Tripartite Free Trade Agreement
The tripartite free trade agreement brings together 28 member countries of COMESA, the East African Community (EAC) and the Southern African Development Community (SADC). The launch of the TFTA has not been as high-profile as the ongoing negotiations on the Trans-Pacific Partnership (TPP) and the Transatlantic Trade and Investment Partnership (TTIP). Taking into account tfTA members` total exports of $145 billion (or 1 per cent of world exports) and merchandise imports of $211 billion (or 1.5% of world imports) in 2014, the new open free trade area is not considered likely to have a significant impact on the nature of the global trading system. , at least in the short term, as both partnerships expect. In early August 2015, Kenyan President H. E. Uhuru Muigai Kenyatta met with his Ugandan counterpart H. E. Yoweri Kaguta Museveni to discuss a number of issues, including improving trade relations between the two countries. Uganda deplored the delay in issuing Ugandan sugar import permits to Kenya by the Kenya Agriculture, Fisheries and Food Authority (AA). Despite the challenges, we remain optimistic that the ABC will not only continue to integrate, which will eventually generate benefits through trade facilitation, but that the TFTA may lead other IPCs in Africa to produce such mega-UC. This could be explained by developments in other parts of the world, such as the Transatlantic Trade and Investment Partnership (TTIP) between the European Union (EU) and the United States and the proposed Trans-Pacific Partnership Agreement.

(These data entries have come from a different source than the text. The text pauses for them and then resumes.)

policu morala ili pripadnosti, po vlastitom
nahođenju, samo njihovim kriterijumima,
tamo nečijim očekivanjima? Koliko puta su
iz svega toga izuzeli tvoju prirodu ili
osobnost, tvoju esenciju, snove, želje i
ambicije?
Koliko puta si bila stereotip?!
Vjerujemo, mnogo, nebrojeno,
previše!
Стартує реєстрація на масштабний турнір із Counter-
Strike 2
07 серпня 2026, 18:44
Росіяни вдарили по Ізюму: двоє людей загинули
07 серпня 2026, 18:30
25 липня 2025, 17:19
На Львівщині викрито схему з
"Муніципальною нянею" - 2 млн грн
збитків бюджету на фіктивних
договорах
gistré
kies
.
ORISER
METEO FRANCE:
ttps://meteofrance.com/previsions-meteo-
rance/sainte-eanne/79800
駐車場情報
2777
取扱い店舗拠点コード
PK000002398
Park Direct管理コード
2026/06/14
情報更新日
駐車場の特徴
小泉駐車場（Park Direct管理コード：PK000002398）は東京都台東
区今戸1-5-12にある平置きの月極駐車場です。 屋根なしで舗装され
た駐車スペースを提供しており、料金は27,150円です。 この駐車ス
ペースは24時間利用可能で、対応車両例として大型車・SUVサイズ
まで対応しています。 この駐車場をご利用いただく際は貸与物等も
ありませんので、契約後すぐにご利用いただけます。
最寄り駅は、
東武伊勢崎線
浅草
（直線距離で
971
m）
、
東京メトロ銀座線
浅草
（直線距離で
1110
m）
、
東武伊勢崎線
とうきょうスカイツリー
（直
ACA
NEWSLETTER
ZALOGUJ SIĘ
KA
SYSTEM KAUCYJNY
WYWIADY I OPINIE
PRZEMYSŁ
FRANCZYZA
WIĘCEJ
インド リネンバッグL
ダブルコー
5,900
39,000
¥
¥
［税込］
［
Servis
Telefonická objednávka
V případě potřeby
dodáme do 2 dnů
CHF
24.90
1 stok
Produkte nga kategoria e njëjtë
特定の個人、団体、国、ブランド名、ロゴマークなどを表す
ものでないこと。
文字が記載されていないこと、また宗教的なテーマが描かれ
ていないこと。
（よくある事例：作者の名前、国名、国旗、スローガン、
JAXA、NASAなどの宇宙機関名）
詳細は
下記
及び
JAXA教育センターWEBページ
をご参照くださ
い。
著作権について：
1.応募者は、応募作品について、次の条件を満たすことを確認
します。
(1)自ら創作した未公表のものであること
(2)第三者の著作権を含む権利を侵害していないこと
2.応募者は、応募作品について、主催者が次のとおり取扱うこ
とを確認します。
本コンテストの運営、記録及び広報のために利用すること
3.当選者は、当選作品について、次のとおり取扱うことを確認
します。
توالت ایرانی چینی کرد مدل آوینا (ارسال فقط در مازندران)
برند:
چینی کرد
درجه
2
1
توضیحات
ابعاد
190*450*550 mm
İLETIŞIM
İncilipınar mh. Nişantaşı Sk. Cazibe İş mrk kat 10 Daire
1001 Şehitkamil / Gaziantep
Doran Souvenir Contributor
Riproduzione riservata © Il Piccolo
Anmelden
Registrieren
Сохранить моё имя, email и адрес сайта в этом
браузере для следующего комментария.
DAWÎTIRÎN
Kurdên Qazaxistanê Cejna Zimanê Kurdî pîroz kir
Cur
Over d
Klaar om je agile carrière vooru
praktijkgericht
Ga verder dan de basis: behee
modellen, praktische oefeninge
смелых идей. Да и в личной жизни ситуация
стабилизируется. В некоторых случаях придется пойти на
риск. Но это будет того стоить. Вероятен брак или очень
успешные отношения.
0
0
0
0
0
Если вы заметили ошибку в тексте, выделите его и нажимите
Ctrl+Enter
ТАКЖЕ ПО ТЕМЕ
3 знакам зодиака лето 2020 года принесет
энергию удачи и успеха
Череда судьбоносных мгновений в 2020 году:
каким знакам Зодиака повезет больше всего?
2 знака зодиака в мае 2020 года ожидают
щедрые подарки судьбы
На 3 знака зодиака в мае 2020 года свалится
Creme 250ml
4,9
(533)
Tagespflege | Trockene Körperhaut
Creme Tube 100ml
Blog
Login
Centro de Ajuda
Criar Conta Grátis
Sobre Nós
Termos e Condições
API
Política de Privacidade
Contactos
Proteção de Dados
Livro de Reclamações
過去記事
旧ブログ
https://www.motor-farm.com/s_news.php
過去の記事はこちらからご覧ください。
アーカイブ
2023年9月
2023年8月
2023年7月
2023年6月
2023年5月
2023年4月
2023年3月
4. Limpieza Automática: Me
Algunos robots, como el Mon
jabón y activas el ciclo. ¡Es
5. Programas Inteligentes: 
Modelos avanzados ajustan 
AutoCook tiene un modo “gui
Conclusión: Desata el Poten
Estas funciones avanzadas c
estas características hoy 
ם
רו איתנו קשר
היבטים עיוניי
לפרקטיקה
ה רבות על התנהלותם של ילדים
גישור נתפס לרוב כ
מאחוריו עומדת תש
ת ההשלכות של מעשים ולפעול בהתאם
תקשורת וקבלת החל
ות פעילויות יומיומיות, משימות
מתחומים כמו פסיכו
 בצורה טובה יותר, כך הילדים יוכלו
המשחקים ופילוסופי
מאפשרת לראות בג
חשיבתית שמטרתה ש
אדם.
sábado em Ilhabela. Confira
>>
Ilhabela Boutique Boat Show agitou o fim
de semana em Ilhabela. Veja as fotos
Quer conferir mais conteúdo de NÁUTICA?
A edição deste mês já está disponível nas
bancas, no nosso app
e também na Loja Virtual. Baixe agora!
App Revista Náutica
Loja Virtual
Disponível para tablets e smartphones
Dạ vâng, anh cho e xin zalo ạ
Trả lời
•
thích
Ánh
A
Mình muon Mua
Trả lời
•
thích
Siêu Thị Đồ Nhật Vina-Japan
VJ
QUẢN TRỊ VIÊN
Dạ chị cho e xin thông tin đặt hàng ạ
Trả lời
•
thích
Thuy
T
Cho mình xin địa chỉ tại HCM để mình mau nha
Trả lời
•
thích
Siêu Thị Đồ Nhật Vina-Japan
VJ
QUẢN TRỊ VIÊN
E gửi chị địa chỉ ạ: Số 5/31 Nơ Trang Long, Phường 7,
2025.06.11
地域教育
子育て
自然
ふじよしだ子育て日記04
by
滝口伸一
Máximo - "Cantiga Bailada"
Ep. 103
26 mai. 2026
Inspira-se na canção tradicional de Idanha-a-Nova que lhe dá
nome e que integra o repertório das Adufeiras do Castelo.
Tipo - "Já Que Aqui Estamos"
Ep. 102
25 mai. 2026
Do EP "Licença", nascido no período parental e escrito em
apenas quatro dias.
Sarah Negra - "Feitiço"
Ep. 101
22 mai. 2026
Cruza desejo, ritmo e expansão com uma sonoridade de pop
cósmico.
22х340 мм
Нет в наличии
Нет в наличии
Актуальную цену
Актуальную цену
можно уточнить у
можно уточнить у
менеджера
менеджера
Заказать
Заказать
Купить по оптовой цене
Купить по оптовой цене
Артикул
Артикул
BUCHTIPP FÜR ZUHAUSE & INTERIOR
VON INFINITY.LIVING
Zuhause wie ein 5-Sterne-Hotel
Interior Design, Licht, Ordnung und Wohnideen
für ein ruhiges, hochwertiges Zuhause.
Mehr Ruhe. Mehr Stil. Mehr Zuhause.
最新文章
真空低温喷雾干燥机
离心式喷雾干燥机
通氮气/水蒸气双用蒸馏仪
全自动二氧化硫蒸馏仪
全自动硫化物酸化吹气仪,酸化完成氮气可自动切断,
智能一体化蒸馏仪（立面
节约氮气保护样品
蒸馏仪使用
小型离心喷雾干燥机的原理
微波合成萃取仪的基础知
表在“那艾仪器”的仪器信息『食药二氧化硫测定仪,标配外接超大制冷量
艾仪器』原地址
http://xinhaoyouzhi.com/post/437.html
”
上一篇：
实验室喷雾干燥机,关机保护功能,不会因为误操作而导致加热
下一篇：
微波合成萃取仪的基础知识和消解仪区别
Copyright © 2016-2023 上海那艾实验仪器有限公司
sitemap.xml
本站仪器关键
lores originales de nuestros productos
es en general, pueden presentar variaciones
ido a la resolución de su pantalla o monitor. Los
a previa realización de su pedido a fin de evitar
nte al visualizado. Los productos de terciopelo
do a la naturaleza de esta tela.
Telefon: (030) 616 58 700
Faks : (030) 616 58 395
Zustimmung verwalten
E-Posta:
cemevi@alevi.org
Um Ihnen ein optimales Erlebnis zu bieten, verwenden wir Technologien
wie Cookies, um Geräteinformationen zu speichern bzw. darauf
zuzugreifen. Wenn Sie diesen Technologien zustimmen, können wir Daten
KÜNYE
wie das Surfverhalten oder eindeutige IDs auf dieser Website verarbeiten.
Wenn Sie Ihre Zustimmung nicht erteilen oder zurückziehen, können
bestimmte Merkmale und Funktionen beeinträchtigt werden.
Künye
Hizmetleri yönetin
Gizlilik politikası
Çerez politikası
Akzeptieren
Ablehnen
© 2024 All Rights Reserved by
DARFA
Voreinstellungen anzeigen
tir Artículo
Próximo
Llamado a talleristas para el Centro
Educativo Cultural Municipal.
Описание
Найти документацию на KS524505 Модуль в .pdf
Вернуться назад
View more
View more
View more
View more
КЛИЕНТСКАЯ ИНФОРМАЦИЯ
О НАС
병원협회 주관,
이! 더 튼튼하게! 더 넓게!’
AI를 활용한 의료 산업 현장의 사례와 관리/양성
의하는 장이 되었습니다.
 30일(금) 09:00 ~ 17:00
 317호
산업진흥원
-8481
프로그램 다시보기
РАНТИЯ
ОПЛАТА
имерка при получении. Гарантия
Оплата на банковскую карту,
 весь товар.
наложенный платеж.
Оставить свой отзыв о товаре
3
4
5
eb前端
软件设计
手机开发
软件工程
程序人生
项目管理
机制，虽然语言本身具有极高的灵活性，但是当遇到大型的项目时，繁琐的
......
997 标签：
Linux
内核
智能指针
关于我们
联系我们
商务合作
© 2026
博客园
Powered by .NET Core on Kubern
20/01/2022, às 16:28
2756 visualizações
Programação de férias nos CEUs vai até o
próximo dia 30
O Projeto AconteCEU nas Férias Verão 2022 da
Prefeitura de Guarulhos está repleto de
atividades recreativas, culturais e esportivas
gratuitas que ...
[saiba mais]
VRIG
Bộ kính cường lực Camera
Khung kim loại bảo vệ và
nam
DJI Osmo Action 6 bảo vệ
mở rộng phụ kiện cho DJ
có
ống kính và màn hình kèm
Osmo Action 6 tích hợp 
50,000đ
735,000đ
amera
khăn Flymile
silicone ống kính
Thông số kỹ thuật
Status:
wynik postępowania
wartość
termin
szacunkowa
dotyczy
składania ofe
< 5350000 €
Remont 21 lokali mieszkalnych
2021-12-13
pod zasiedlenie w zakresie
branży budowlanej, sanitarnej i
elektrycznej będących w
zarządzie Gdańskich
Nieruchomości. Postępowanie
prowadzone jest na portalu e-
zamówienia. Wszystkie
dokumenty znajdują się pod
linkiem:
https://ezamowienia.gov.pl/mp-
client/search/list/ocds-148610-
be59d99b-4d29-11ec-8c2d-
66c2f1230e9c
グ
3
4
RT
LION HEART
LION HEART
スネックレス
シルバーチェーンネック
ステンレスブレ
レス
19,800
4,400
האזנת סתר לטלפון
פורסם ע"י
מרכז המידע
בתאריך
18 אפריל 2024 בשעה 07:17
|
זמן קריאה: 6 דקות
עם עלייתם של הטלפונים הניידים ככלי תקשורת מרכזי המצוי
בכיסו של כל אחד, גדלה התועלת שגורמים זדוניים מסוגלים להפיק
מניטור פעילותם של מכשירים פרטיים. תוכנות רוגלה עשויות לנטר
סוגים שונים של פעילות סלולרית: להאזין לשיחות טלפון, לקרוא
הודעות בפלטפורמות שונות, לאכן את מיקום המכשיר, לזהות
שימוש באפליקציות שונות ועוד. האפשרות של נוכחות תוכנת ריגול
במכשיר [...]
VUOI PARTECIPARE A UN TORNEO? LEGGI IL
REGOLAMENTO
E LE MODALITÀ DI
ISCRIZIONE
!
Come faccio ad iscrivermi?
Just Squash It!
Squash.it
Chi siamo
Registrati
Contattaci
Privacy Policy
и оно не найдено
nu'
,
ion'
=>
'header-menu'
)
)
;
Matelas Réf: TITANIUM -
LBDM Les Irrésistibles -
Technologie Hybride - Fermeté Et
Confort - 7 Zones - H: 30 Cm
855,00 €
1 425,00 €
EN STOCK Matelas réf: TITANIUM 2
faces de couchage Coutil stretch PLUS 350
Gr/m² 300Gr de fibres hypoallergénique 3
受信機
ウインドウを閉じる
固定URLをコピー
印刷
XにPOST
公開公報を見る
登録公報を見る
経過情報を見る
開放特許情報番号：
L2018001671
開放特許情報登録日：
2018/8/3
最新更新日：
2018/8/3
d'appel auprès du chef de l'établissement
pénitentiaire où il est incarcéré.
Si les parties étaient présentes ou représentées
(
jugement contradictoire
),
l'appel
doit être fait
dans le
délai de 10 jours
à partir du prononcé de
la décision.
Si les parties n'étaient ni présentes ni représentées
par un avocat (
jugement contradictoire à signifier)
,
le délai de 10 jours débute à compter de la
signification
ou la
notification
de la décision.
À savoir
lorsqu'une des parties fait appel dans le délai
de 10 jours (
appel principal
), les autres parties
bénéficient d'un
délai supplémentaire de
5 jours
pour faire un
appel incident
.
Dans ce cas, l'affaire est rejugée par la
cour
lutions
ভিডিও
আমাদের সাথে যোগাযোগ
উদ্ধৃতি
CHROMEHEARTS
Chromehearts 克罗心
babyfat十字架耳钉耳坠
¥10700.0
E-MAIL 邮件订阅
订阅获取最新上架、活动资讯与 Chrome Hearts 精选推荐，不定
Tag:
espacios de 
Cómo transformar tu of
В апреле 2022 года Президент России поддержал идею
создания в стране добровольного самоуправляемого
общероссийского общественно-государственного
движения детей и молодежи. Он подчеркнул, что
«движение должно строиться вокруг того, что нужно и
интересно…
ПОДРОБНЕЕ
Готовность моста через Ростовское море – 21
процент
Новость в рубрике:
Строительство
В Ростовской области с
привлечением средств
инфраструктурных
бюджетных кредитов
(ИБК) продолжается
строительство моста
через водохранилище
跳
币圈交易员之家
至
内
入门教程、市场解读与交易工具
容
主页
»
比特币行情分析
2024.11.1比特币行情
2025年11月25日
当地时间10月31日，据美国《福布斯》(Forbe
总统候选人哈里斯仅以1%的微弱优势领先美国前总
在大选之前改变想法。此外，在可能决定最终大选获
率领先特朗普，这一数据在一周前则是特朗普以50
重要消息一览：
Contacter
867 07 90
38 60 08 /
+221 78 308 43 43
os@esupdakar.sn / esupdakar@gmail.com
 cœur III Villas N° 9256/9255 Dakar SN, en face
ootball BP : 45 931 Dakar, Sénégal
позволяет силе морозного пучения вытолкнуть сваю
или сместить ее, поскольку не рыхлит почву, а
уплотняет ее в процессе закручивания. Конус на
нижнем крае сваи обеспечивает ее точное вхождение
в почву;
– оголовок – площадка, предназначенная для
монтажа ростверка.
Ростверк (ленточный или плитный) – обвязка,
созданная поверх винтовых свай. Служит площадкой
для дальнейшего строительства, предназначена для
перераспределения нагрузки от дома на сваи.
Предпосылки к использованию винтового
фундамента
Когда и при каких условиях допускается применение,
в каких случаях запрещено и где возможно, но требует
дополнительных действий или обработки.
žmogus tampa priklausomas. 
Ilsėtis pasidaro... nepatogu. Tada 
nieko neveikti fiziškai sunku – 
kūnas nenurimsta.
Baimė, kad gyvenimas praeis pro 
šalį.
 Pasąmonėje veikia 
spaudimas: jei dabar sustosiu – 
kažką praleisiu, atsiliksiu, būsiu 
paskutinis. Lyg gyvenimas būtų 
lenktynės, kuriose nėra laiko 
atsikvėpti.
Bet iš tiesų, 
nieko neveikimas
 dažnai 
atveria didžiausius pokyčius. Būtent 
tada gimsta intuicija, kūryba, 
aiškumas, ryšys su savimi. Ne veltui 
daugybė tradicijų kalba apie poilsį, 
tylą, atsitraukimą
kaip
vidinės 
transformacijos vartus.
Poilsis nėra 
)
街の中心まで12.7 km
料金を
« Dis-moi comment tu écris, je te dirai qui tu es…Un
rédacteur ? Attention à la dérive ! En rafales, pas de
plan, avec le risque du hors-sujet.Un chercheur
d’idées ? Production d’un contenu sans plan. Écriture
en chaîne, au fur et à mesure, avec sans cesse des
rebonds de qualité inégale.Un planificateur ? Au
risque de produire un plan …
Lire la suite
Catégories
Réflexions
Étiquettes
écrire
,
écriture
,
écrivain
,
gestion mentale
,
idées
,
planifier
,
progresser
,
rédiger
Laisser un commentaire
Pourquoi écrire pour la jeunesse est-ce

Finally, the 10th WTO Ministerial Conference will be held in Nairobi, Kenya, in December 2015. This is the first time the conference has been held in Africa. The combination of all these factors leads to deeper and faster regional integration in Africa and the potential for trade facilitation profits. In recent decades, the three regional economic communities, which are now joining forces to form the TFTA, have taken several initiatives to promote intra-regional trade. While it is difficult to determine the real impact of these trade uprisings on regional trade flows, available data show that merchandise exports among the members of this new free trade agreement increased steadily between 1994 and 2014, from $2.3 billion to $36 billion – more than a 12-fold increase in 20 years.